Wednesday, December 12, 2012

What it Comes Down To

I've just gotten off the phone with Dr. Noam Chomsky. For an upcoming book on education tentatively entitled IMAGINE: Visions of What School Might Be, I had the chance to interview Dr. Chomsky, and it was a powerful experience--made even more powerful by the fact that I was calling on a tiny little Magic Jack device that helped me place the call from York, England to Cambridge, Massachusetts and only once during the 25-minutes did the device go haywire and almost hang the call up. Crisis averted, and our discussion was inspiring.

After recently finishing Diane Ravitch's utterly compelling and deeply important book, The Death and Life of the Great American School System, I have become more and more excited about the revival of the American Public School system.

Sure, it looks bleak right now, with market-based principles and privatization rampantly encroaching on a basic human right of children. Billions have been spent pressuring teachers to narrow their curriculum so that high-stakes testing becomes the sole focus on schools. What is lost is love of learning, authentic growth, development as citizens, the values of compassion, and the ethic of collaboration.

And yet, we're still standing as a crossroads. Even with the heavy financing of powerful foundations to pressure both the federal government and state governments to work towards competition and market-based principals in schools, somehow, the public school system remains undaunted. Even with vociferous attacks on teachers and teacher unions--media and Hollywood providing the microphones--the public schools system holds as its steadfast mission to reach and teach all children: not just those who can provide better test scores. But the children in special ed programs, the English Language Learners, those with severe behavorial issues--all children.

As a young high school student, I remember watching Morgan Freeman in the film Lean on Me. Originally, I was riveted by Freeman's portrayal of real-life principal Joe Clark. After all, he was tough. He did the dirty work of getting rid of all the "bad" kids. Gathered them on stage and kicked them out so that he could inspire, motivate, and teach the kids who really wanted to learn.
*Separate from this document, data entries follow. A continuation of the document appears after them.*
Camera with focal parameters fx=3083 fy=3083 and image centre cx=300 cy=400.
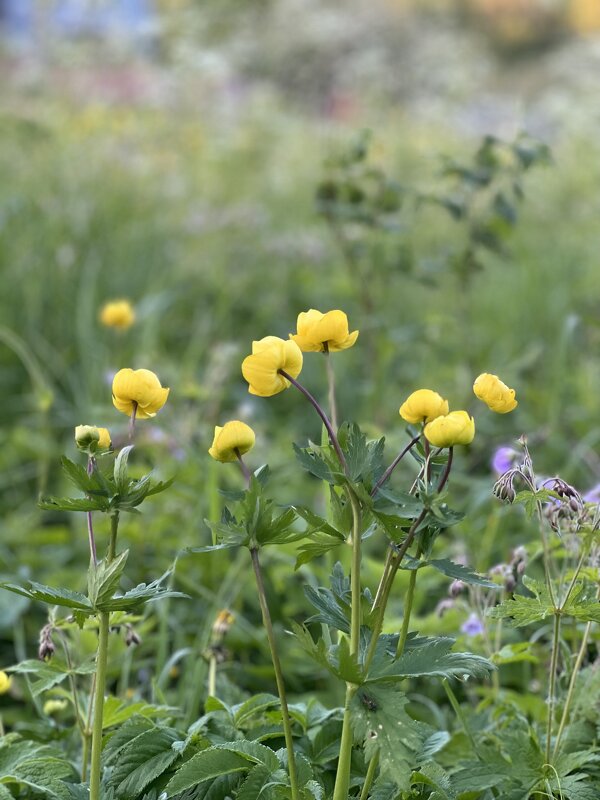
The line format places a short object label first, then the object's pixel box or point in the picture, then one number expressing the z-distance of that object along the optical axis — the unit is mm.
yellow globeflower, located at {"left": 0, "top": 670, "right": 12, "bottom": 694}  1772
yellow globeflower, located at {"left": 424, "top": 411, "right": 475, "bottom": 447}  1601
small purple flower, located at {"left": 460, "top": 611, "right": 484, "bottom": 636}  1924
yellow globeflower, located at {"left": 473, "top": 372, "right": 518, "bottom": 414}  1635
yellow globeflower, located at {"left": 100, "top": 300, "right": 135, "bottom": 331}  2183
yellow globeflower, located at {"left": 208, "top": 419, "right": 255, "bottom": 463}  1633
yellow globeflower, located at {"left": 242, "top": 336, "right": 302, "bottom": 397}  1624
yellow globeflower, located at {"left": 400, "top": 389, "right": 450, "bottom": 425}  1627
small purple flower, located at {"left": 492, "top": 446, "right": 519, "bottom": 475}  1854
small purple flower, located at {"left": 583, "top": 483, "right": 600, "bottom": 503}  1878
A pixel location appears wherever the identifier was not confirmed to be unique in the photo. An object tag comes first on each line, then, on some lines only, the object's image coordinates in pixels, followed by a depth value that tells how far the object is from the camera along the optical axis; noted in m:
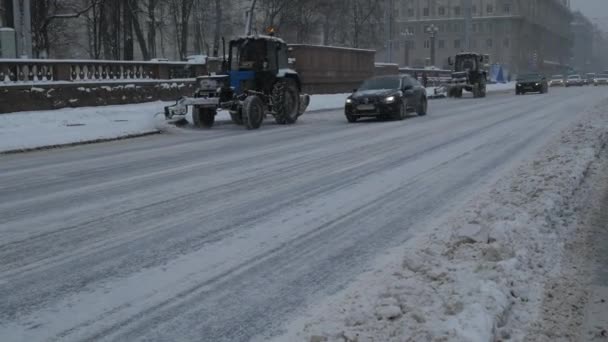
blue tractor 19.56
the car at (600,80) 76.38
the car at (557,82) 75.94
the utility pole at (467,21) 55.09
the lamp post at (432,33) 65.88
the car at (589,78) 76.44
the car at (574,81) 71.94
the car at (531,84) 47.66
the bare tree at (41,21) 36.95
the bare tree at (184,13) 49.70
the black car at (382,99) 21.25
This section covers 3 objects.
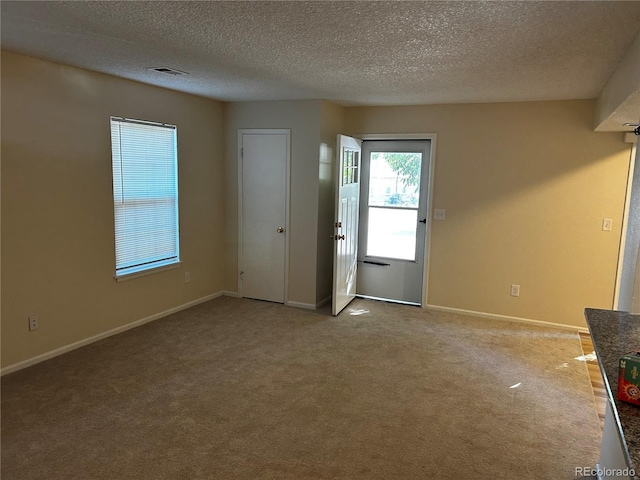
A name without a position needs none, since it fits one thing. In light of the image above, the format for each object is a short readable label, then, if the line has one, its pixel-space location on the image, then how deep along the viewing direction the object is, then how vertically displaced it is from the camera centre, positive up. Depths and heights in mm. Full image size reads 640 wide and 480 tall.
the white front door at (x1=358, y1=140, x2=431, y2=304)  5246 -296
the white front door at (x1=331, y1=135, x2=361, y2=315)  4703 -343
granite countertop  1320 -610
Right on! And, obviously, the media loved the figure of Joe Clark enough to make a movie about him.

These many years later, however, I see the film in a new light. For the first time, I am asking, What happened to all those 'bad' kids? Where did they go? If they were kicked out of public school, then what?

And when I think of similar get-tough figures from our current era--like Michelle Rhee and Joel Klein--an interesting trend asserts itself. We glorify those leaders who talk tough and place blame. Whether it's the bad kids in Joe Clark's Eastside High or the underperforming teachers in Michelle Rhee's District of Columbia, we find outlets to praise those who talk tough and point fingers.

And yet: a stubbornly troubling fact asserts itself. If we blame the bad kids and get rid of them, and if we blame the bad teachers and get rid of them--but the system still doesn't improve, what are we left with?

We find ourselves, then, where we should be beginning anyway: by examining the system itself. How can we truly expect public schools to thrive when funding is based on unequal measures--so that students in poor areas consistently receive vastly lower funding and vastly larger class sizes than students in affluent areas? (This was documented in great detail by Jonathan Kozol in his heartbreaking book Savage Inequalities two decades ago. The book was promptly praised by the press, then promptly ignored by policy-makers and today, that system of unequal funding is largely unchanged.)

How can we truly expect public schools to thrive when teachers are being pressured constantly to raise test scores, thereby spending vast amounts of class time teaching students test-taking skills that will become wholly meaningless skills after they leave high school. Where in the workforce or larger world community do people ask us to take multiple choice tests to prove our worth, abilities, or work ethic? Nowhere. We reveal and demonstrate these qualities via our social interactions, experiences, collaborations, and projects.

How can we truly expect public schools to thrive when we underfund them, overload teachers, pressure leaders to get test results, do nothing to change the status quo of the plight of those in poverty, and then hand 30 students to a teacher and say, get results?

Instead of brow-beating and pointing fingers, this is a time to support students and teachers alike: smaller class sizes for all teachers, increased autonomy and ability to be creative and interactive in classrooms, instead of narrowing the curriculum to focus on standardized test-scores, open it up to possibilities for authentic learning motivated intrinsically. Create ways to help those students with behavioral issues to change and learn new skills rather than kicking them out to the streets. Welcome all students--not just those privatization would encourage us to welcome because they represent possible rises in test scores.

Tonight, one of the things that most moved me about what Dr. Chomsky shared was his response to a question about switching the current trend in education, and some of his answer is a fitting way to close:

The public school system is based on the idea that we do care about other people. That’s what it comes down to. Charter schools undermine the public schools, and the other problem is that schools are very much underfunded, and if you want to destroy a system, underfund it and then people will say we’ve got to privatize it. As an example, when Margaret Thatcher wanted to destroy the public transportation system in Britain, she underfunded it, then she privatized it. That’s what is happening with the schools now.